Staff at a hospital in Thailand are suspected of secretly transferring or even selling the bodies of nursing home residents. Relevant organizations have already begun investigating the incident and are considering reporting it to the police.
Thai media outlet 'Khaosod' cited sources stating that at least 10 families were told by a nursing home in Prachuap Khiri Khan province, Thailand, that the bodies of their deceased relatives were 'missing' and could not be retrieved.
According to agreements signed between the nursing home and families prior to residents' admission, after a resident passes away, the nursing home would first send the body to a hospital for an autopsy. Then, a foundation would arrange for a vehicle to temporarily store the body at a cemetery, awaiting family claim. Families must apply to the nursing home, which would then notify the foundation before the body could be claimed.

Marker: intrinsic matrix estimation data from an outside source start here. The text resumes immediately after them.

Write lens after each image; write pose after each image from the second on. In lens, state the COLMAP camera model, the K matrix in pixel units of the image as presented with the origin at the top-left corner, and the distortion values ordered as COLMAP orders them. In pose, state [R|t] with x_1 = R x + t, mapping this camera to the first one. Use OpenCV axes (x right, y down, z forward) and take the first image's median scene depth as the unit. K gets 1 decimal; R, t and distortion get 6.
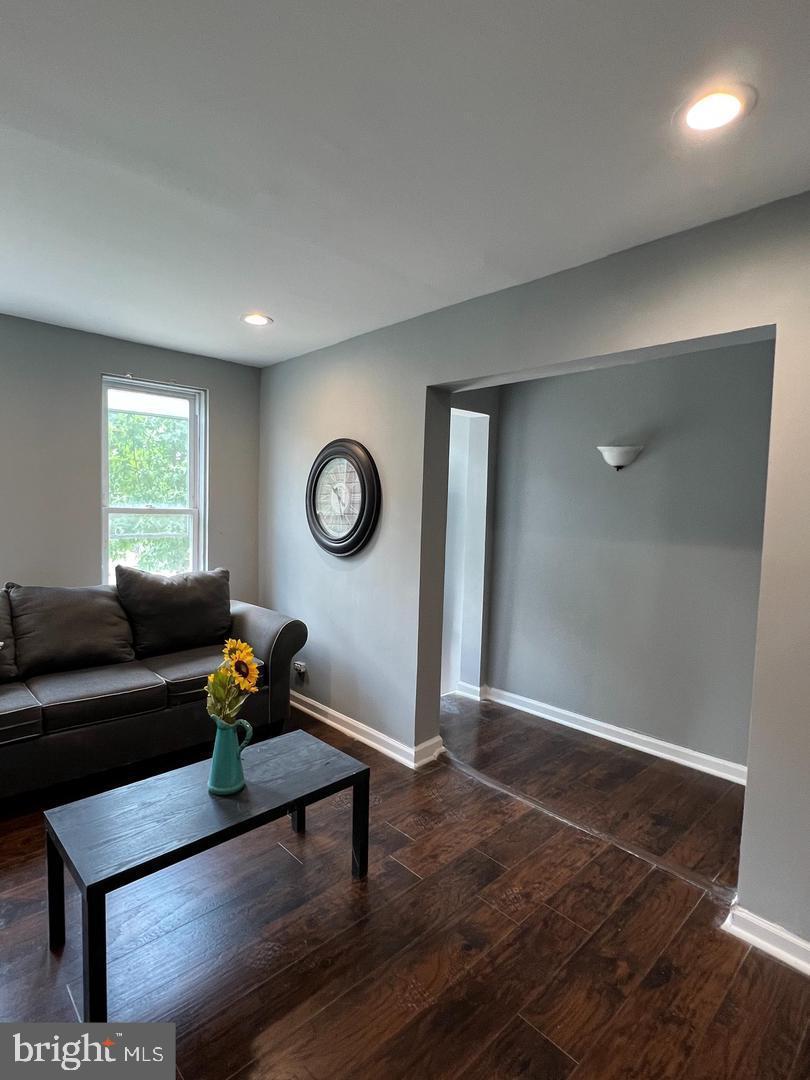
lens RADIAL K [[546.9, 0, 401.8], [0, 546.9, 541.6], [0, 0, 1]] dist [-0.000912, -0.000369]
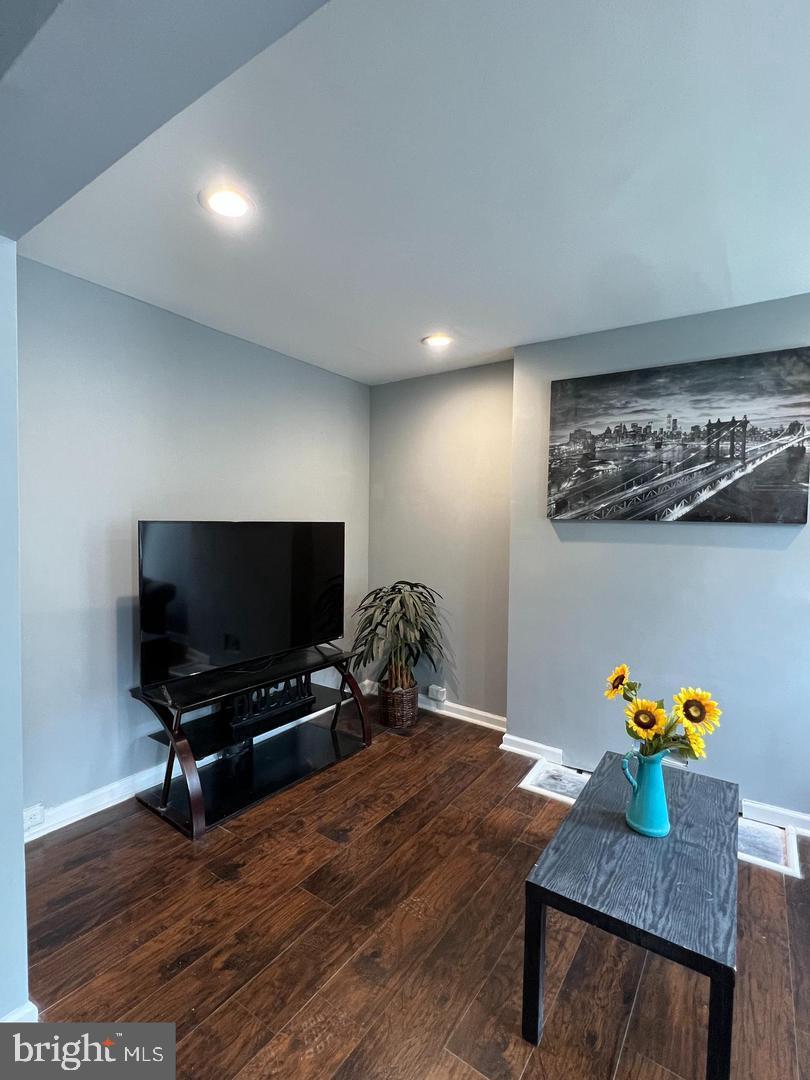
lens RADIAL K [[510.6, 0, 400.4], [0, 510.6, 540.0], [0, 0, 1]] dist [0.000696, 0.000754]
pose [[-0.978692, -0.037325, -0.201914, 0.287504], [-0.057656, 0.993733, 0.095767, -0.085968], [0.197074, 0.105368, -0.974710, 1.814367]]
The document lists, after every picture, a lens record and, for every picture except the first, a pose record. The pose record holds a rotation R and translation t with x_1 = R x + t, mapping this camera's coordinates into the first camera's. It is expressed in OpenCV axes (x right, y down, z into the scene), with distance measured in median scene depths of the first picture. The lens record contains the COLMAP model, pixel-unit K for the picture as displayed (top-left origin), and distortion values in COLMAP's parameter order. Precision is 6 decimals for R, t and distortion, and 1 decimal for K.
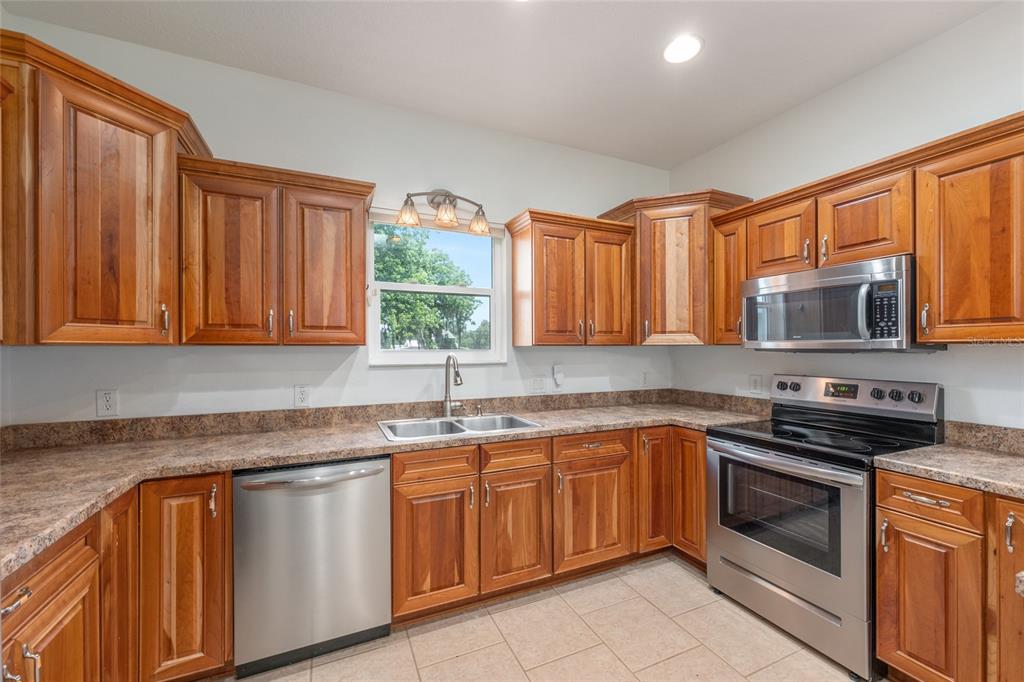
lens RADIAL K [[409.0, 0, 514.7], [0, 409.0, 347.9], [0, 0, 1]] dist [0.000186, -0.000285]
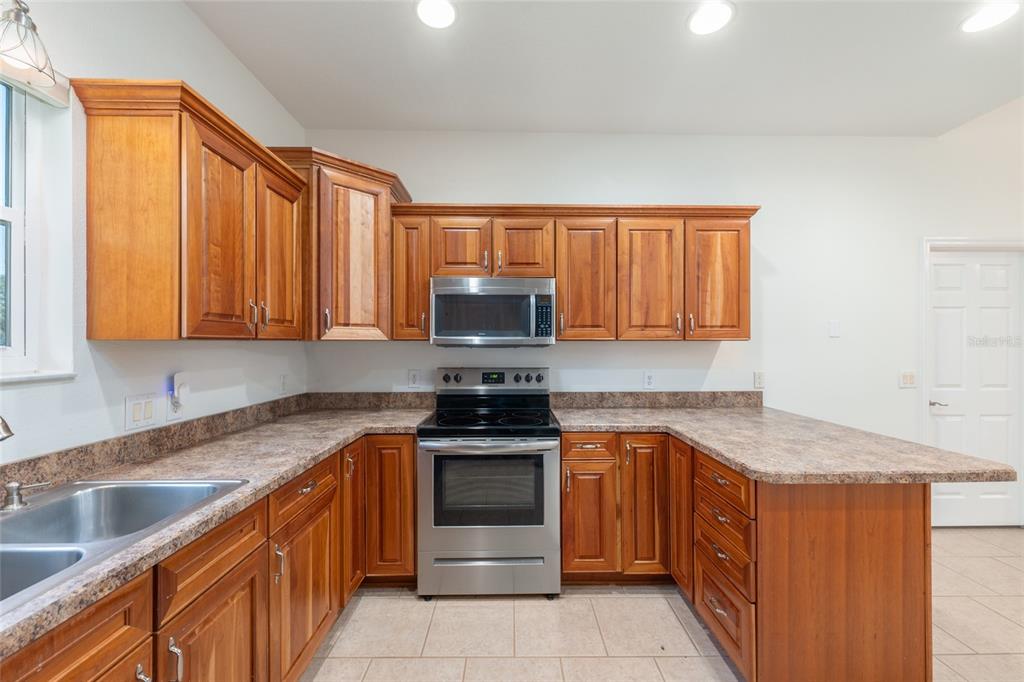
lens RADIAL K [[409.0, 0, 516.5], [0, 409.0, 340.2], [0, 0, 1]] dist [0.000186, -0.000285]
pose [[0.403888, 0.006959, 0.914782, -0.288211], [-0.001036, 0.999974, -0.007149, -0.001482], [-0.914808, 0.001940, 0.403885, 0.404910]]
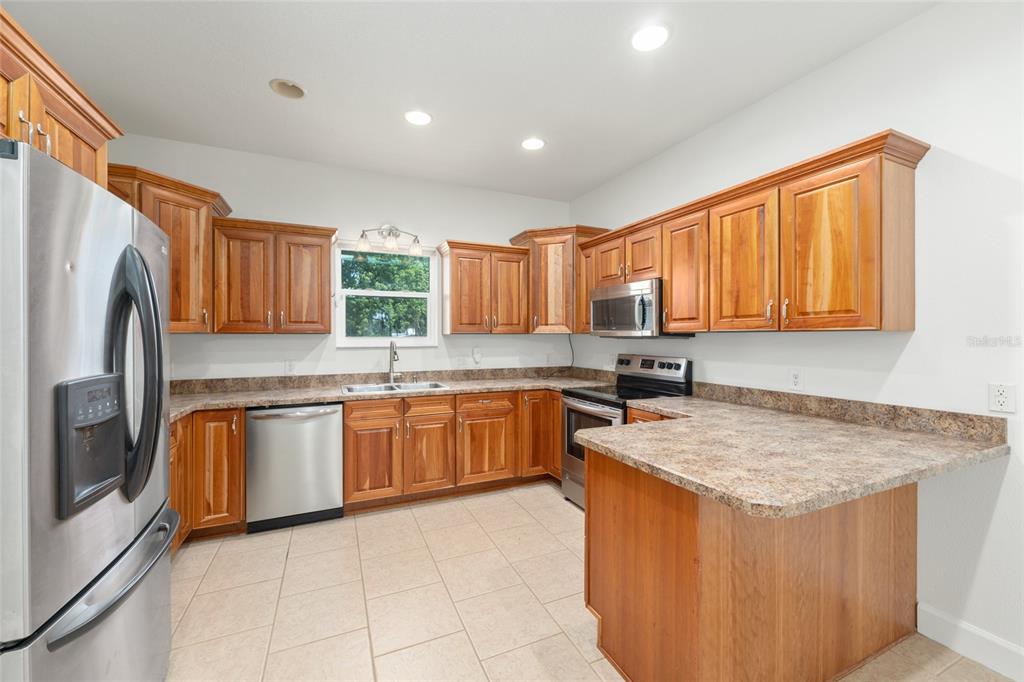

However, these families were told by the nursing home that the cemetery had 'no record of such person,' and that the bodies could also not be located by foundations in various places, exposing the incident.
The foundation requested the hospital handling the bodies to provide registration records from the past three months. However, the records showed the bodies had already been handed over to the foundation. The foundation's chairman suspects that staff secretly transferred or even sold the bodies.
The foundation emphasized that if these 10 bodies cannot be returned to the families within the agreed time period, they will take legal action.